RFR(S): 8223444: Improve CodeHeap Free Space Management
Schmidt, Lutz
lutz.schmidt at sap.com
Wed May 15 12:53:59 UTC 2019
Hi Erik,
had not heard that. Just to make sure I understand your statement correctly: on SPARC, memset does something fancy which causes random byte values to become visible to concurrent readers. Correct?
As you state, sufficiently capable compilers will recognize explicit initialization loops and convert them to memset calls. Replacing the loop by a memset call therefore does not introduce a new risk. If at all, it changes probabilities.
Furthermore, I do not see concurrent readers. Segment map initialization is only called when the CodeHeap is expanded or when it is cleared in its entirety.
If anybody has I remaining concern, I’m ready to revert from memset to explicit loop.
Thanks for your heads up!
Lutz
From: Erik Osterlund <erik.osterlund at oracle.com>
Date: Wednesday, 15. May 2019 at 09:22
To: Lutz Schmidt <lutz.schmidt at sap.com>
Cc: Vladimir Kozlov <vladimir.kozlov at oracle.com>, "hotspot-compiler-dev at openjdk.java.net" <hotspot-compiler-dev at openjdk.java.net>
Subject: Re: RFR(S): 8223444: Improve CodeHeap Free Space Management
Hi,
Didn’t read the full conversation, only the part where it was claimed we have byte atomicity on all platforms with memset.
That’s not true. On SPARC, the default is to use block initializing stores (BIS), which exposes concurrent readers to out-of-thin-air values that were never in the original memory state or the new memory state.

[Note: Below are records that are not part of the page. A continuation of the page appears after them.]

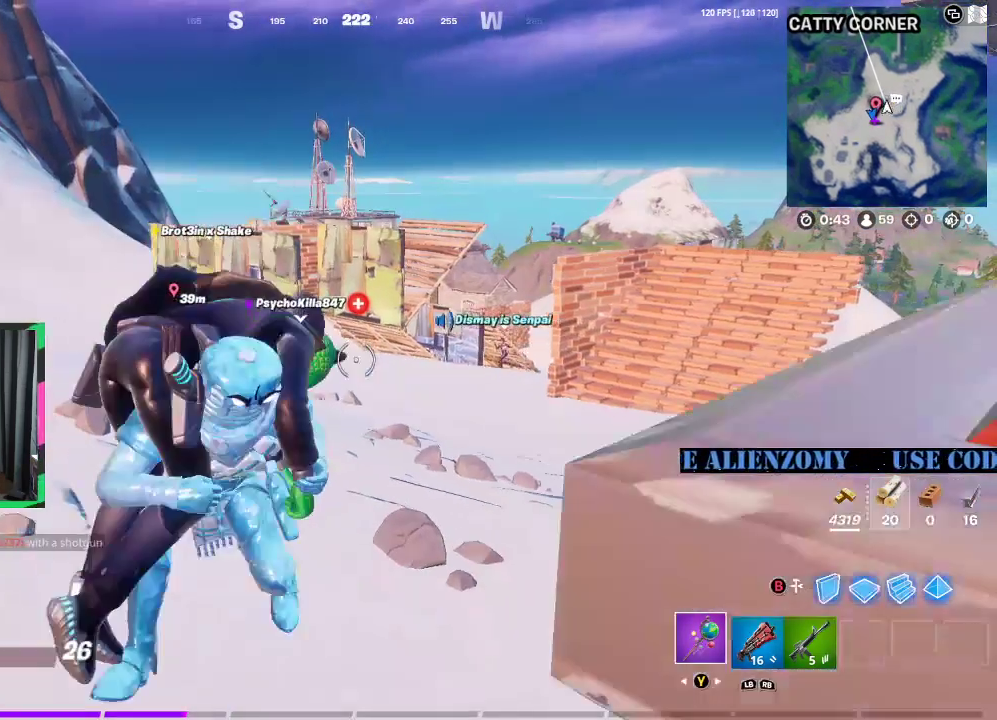
{"buttons": [], "left_stick": "center", "right_stick": "center", "events": [[188, "left_stick", "center"]]}
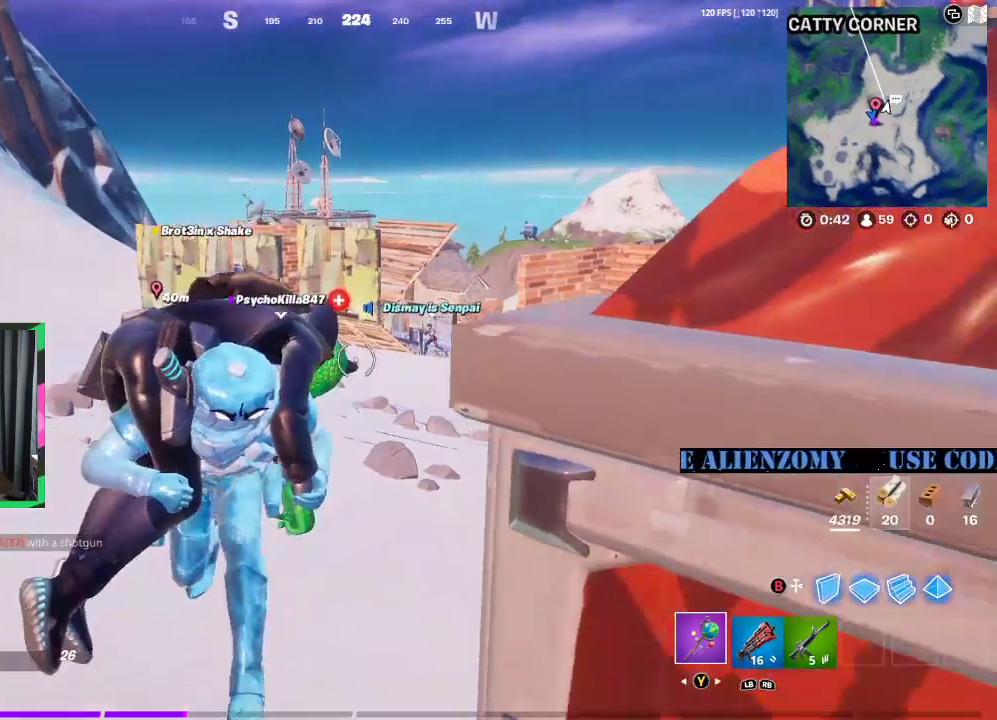
{"buttons": [], "left_stick": "center", "right_stick": "right", "events": [[42, "right_stick", "right"], [146, "right_stick", "center"], [458, "right_stick", "right"]]}
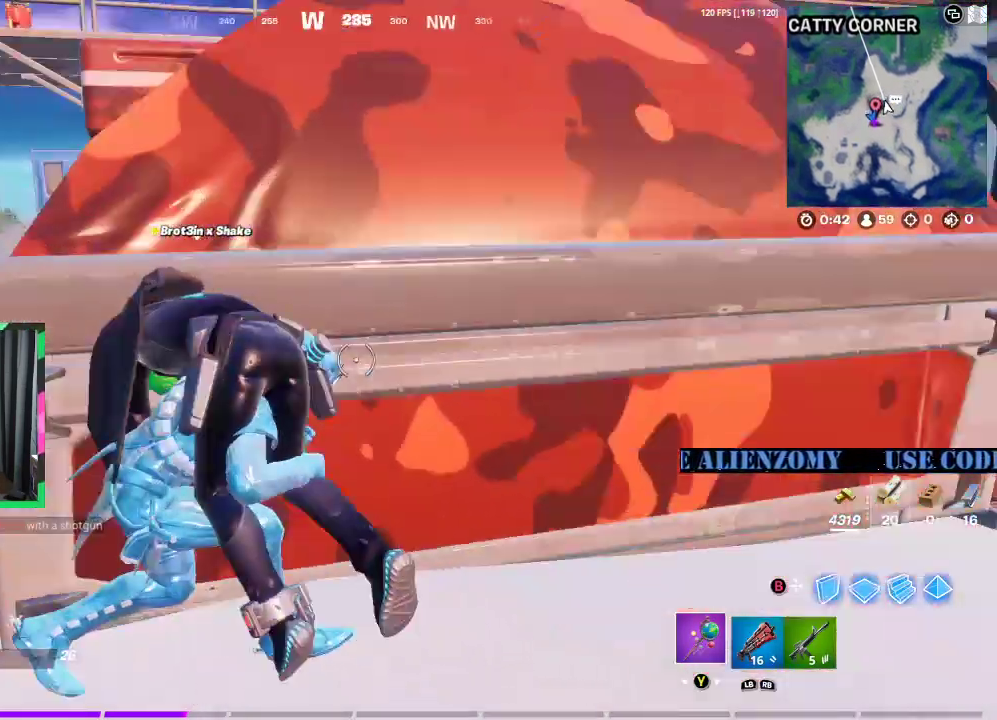
{"buttons": [], "left_stick": "center", "right_stick": "center", "events": [[104, "right_stick", "center"]]}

Moreover, the compiler is allowed to, and will also in practice, transform a loop that performs memset, into a memset call as long as the memory being memset is non-volatile.

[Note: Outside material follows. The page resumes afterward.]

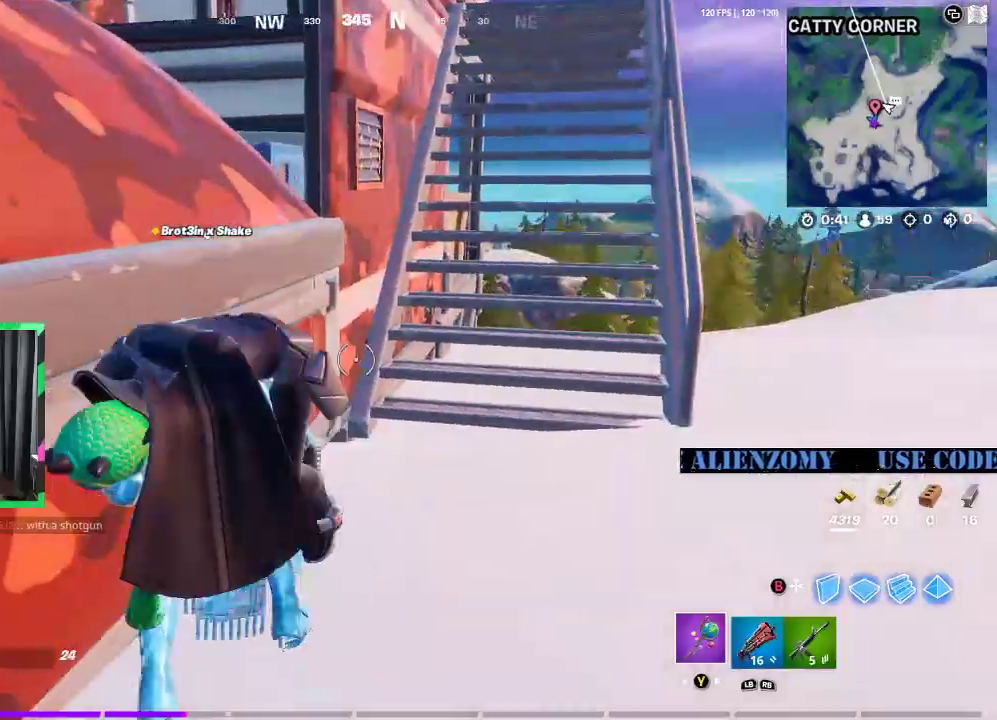
{"buttons": [], "left_stick": "center", "right_stick": "center", "events": []}
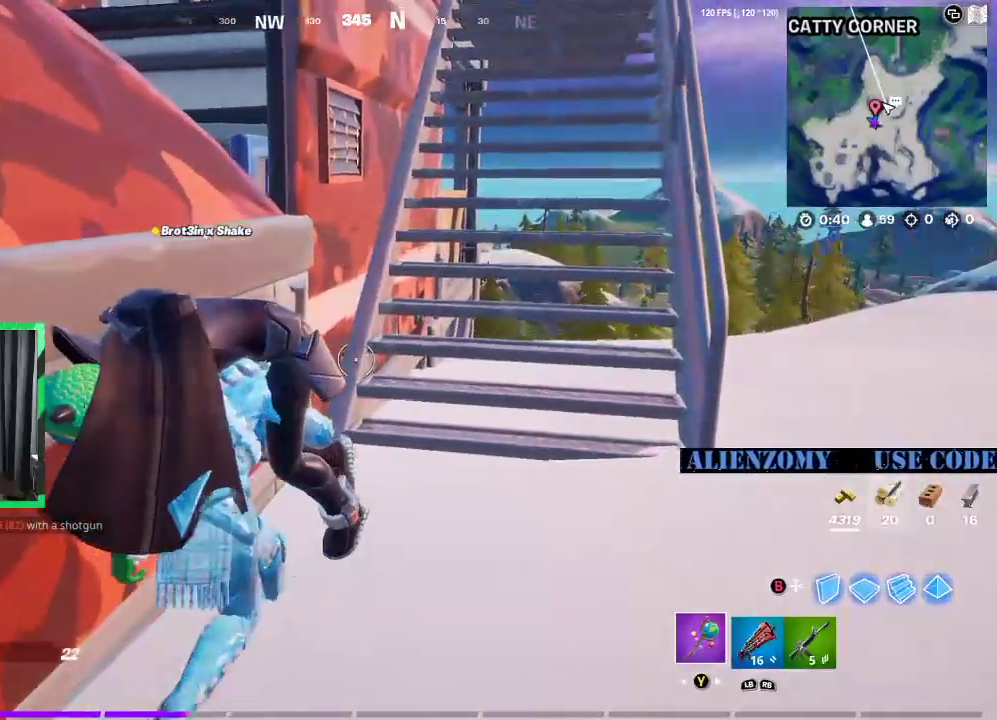
{"buttons": [], "left_stick": "center", "right_stick": "center", "events": []}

These problems were observed in card tables and led to the introduction of
memset_with_concurrent_readers() to force the memset not to use BIS.
Just a FYI.
/Erik
On 15 May 2019, at 07:53, Schmidt, Lutz <lutz.schmidt at sap.com<mailto:lutz.schmidt at sap.com>> wrote:
Hi Vladimir,
thank you for your comments. About filling CodeHeap with bad values after split_block:
- in deallocate_tail, the leading part must remain intact. It contains valid code.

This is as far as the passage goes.